Lea Verou: The Chroma Zone: Engineering Color on the Web

Orde Saunders' avatarPublished: by Orde Saunders

Lea Verou (@LeaVerou) was speaking at Smashing Conference about colour on the web, these are my notes from her talk.

A pixel is three components - red, green and blue sub pixels as horizontal bars.  Your eyes blend the colours to white when the sub pixels are small enough.  If we want to change the colour we change the brightness of each sub pixel - this is RGB additive colour.  The geometry of the sub pixels is different on different types of screen.

The hex numbers for colours are because each sub pixel has 8bits of data for brightness = 24 bits per pixel.


Not all edges of a shape will fall exactly on the border of a pixel.  If an edge falls across a pixel then only part of the pixel is lit in the case of subpixel anti-aliasing.  This can lead to coloured edges of fonts rendered on screen.

Colour and code

RGB codes encode for a 3D space so colour pickers tend to fix one plane and allow 2D exploration of the other planes.  In HTML 3.2 there were two ways to define colour:  the hexadecimal representation of RGB which we are familiar and the useless colour names which come from the 16 colour Windows VGA palette.

CSS 1 gave us other colour formats including rgb(xx, xx, xx) where xx can be decimals or percentages and the three digit hex codes.  Also added orange as a named colour.

CSS colour level 3 added HSL colours which are closer to how we describe colours.   The hue angle is the only thing we need to remember.  50% lightness is the brightest colour between black and white.  HSL is a double cone rather than the cube of RGB - the points are white and black.  With HSL we can add CSS fiters to modify the colours in a more intuitive fasion to colourise an image.

There are problems with HSL - lightness is not correlated to perceived lightness.  RGB does not have perceptual uniformity and neither is HSL as it's just another representation of RGB.    Lightness != luminance.  Luminance weights the lightness of each colour channel for human perception - this is what's used for colour contrast for accessibility. 

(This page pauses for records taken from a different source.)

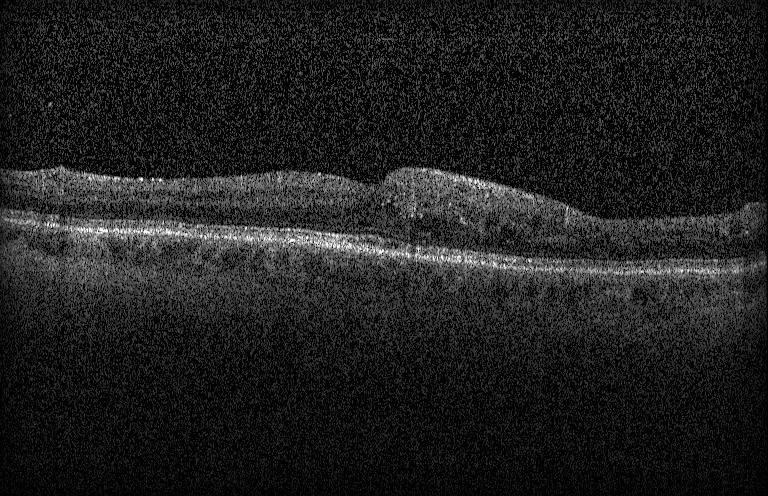 The scan shows diabetic macular edema (DME).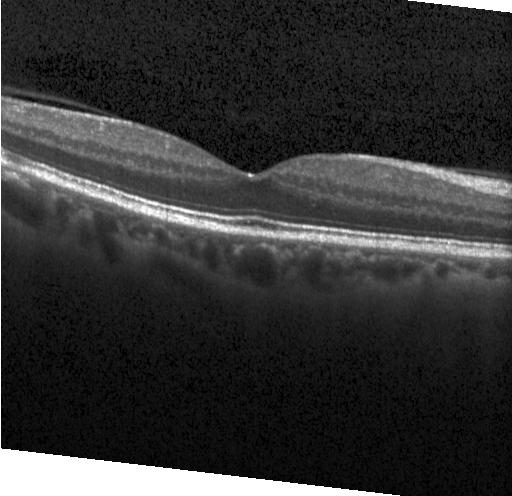

OCT line scan; spectral-domain OCT; Heidelberg Spectralis. Impression: no evidence of CNV, DME, or drusen.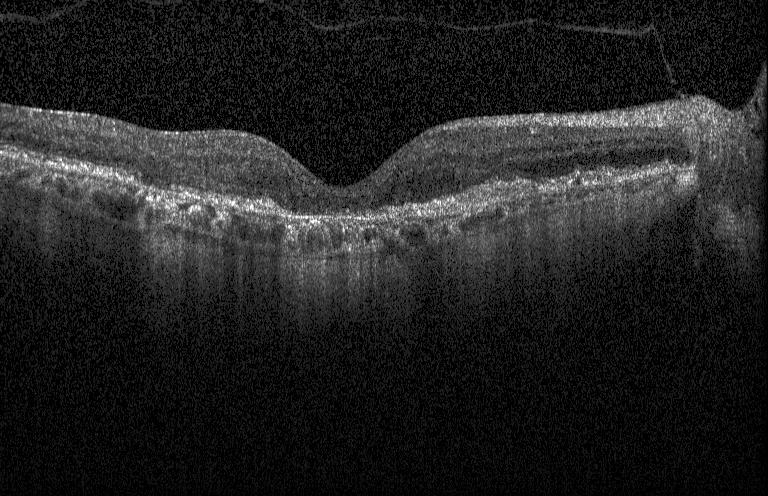 OCT finding: a choroidal neovascular membrane.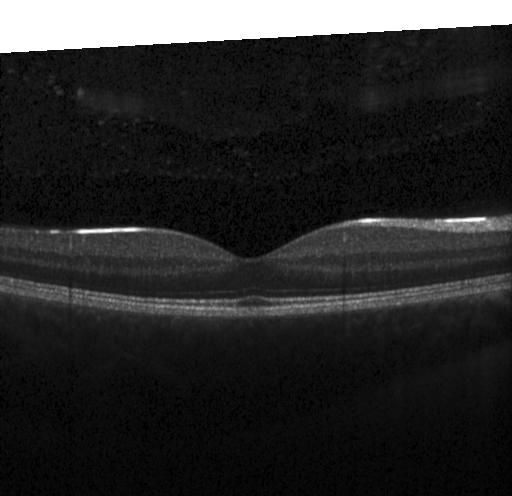 OCT B-scan, centered on the fovea, Heidelberg Spectralis
Finding: no choroidal neovascularization, no diabetic macular edema, and no drusen.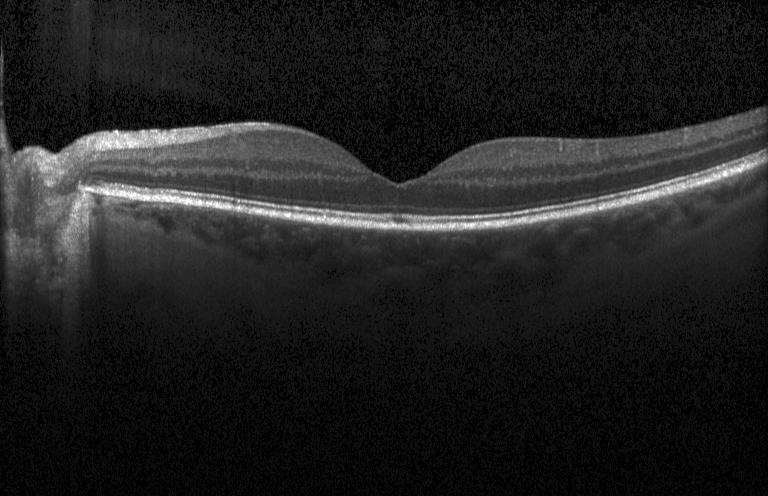 Impression: neither choroidal neovascularization, diabetic macular edema, nor drusen.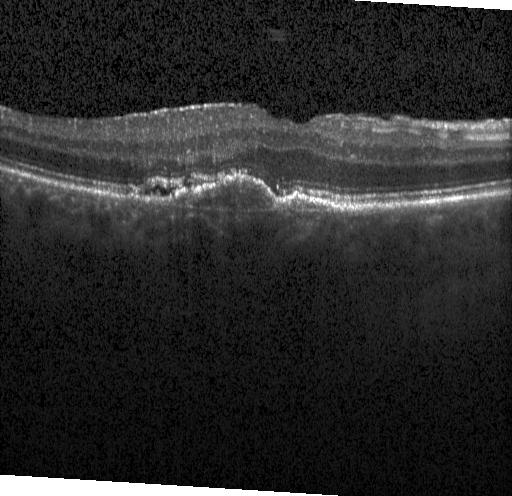
Centered on the fovea · Heidelberg Spectralis OCT system · OCT line scan · spectral-domain optical coherence tomography
Diagnosis: a choroidal neovascular membrane.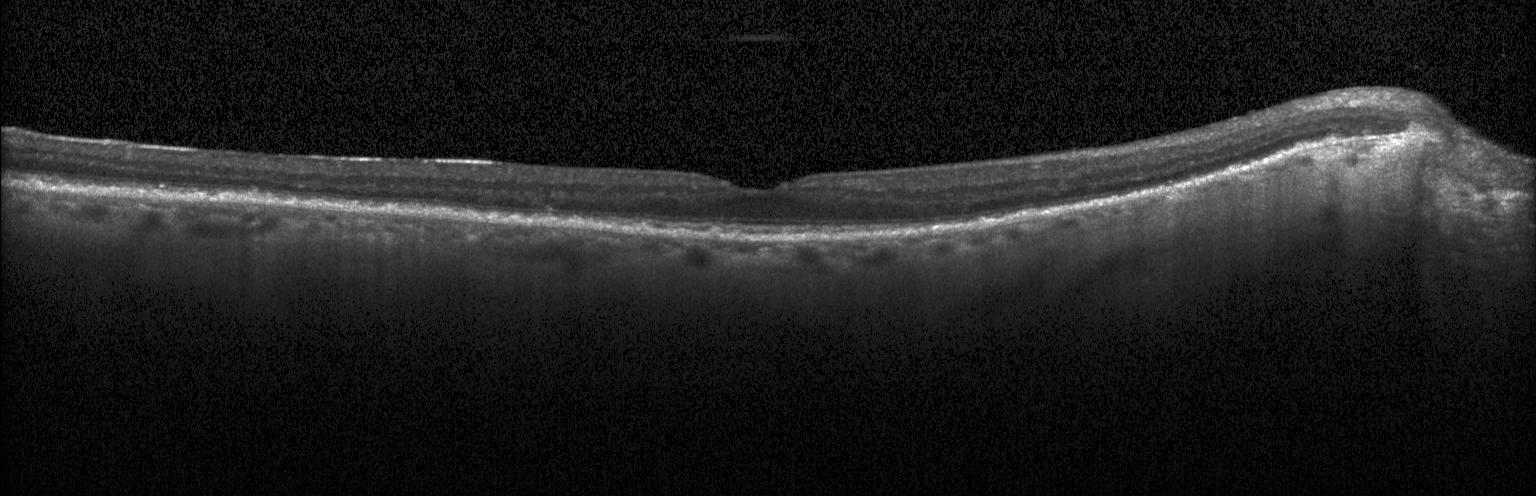

Optical coherence tomography scan — Macular OCT: drusen.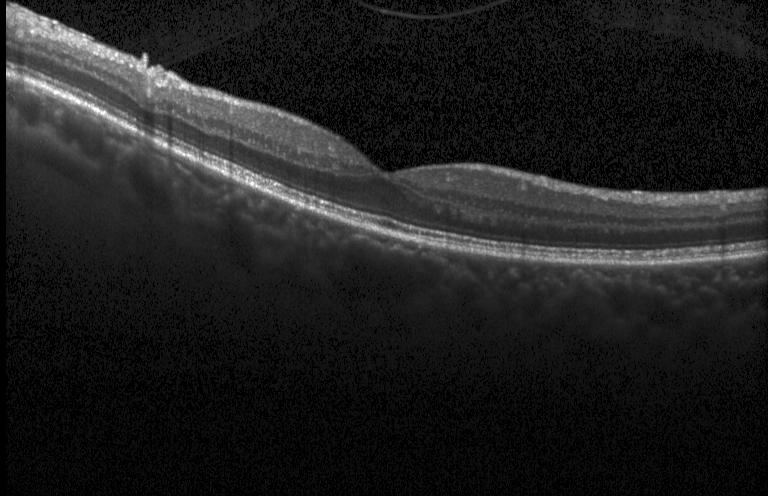 The scan shows neither choroidal neovascularization, diabetic macular edema, nor drusen.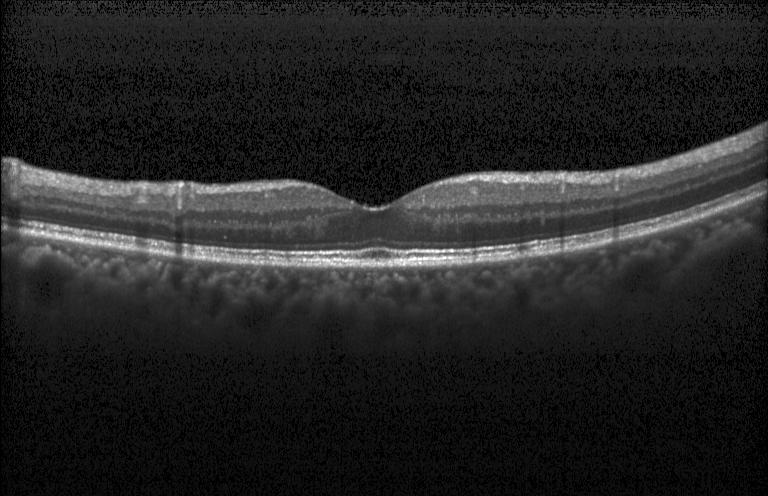
OCT finding: no evidence of choroidal neovascularization, diabetic macular edema, or drusen.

With a semi transparent background it becomes more complicated: http://leaverou.github.io/contrast-ratio  Pixels are fully opaque so how does transparency work?  Colours have to composited into a colour via alpha blending.  This is similar to colour interpolation - such as linear gradients.  transparent is/was a short cut to transparent black which can lead to problems but this is being changed with a different blending algroythm.

The CSS keyword currentColor is the first CSS variable - sets to the current value of the text colour.

CSS colour level 4

Gray will be made into a function: gray(50%, .2) value and alpha.  Four digit hex colors - the last digit is the alpha, similarly eight digit hex colours.  The colour function will allow manipulation such as tint, shade and blendcontrast is an interesting one to look at.  HWB colour space will be added.  Named hues and angles. hsl and rgb will accept alpha without having to use the a suffix.

CMYK is a subtractive colour space but has a limited colour gamut.  Need ICC colour profiles to convert between colour spaces.  Same goes for RGB, screens differ widely in gamut.